One of three first-round picks (15th overall) made by Don Sweeney in 2015, the 6-foot-1-inch, 192-pound right winger, working the fourth line with Studnicka and Kuraly, made a decent first impression. He landed three shots and used his considerable speed on the forecheck, logging 11:46.

Zach Senyshyn battles for the puck with New York's Filip Chytil during the second period of Thursday's game.Maddie Meyer/Getty

“He’s got good speed,” Cassidy said, noting the line’s ability to force turnovers and Senyshyn’s confidence. “Made good decisions with the puck, on the attack.”

After he was cut in training camp, the speedy Senyshyn cobbled together a 5-4—9 line in 11 games as an all-situations player with the AHL Bruins. Cassidy reported the 23-year-old was playing a solid two-way game there. His task at the varsity level: take pucks to the net, shoot, bother opponents as the lead forechecker.

“Do what you do best and do what you’ve been doing, which is being assertive,” Cassidy said.

If Senyshyn performs well, Cassidy said, he’ll be a candidate to knock someone out of the top six. That would likely mean Jake DeBrusk, who was back in the lineup after Tuesday’s healthy scratch.


Against the Rangers, Cassidy slotted DeBrusk — who had been without an even-strength goal this season before tallying in the second period — on his natural left wing. Nick Ritchie played the right side of Krejci.

At some point, the message has to get through to DeBrusk — or, based on comments made by Sweeney Wednesday, roster moves could be made.

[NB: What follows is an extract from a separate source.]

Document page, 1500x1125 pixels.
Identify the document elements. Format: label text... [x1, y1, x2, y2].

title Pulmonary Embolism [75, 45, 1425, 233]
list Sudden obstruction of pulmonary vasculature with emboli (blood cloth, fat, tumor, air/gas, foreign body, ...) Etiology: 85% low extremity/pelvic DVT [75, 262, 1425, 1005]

“I don’t think there’s any gray area in that right now: We need him to play better,” Cassidy said, repeating the oft-cited idea that DeBrusk has to give a better effort “on the forecheck, away from the puck, around the front of the net.”

DeBrusk, who went one pick before Senyshyn (and one after defenseman Jakub Zboril) in 2015, has the requisite skill and speed to score goals by the gallon.

“Hopefully he resets a little, in terms of let’s put the first 22 games behind us, and let’s look at this as maybe a bit of a fresh start,” Cassidy said. “I think players do that a lot, anyway, coming out of injury or if they’ve had a bad stretch, they eventually say, hey, I’m going to get out of my own way and just start over here.”

Rask not available

No. 1 netminder Tuukka Rask, dealing with an undisclosed ailment, was not available to practice or make his scheduled start. Dan Vladar was slotted as the backup to Jaroslav Halak. Rask was working out an apparent back issue in the third period of Sunday’s game against the Devils, and did not travel for Tuesday’s game against the Islanders. The Bruins believed it to be a minor issue, but it has lingered. Barring an injury to Halak, the Bruins wouldn’t call on Vladar or Jeremy Swayman until a Monday-Tuesday back-to-back in Pittsburgh . . . Rangers star Artemi Panarin returned to practice Wednesday after a two-week absence (personal reasons). He did not play Thursday . . . Bruins winger Ondrej Kase, not seen since the second game of the season (Jan. 16), skated on his own Thursday morning. He has not been cleared to rejoin the team . . . Thursday was the first time Zboril, DeBrusk, and Senyshyn suited up for an NHL game together.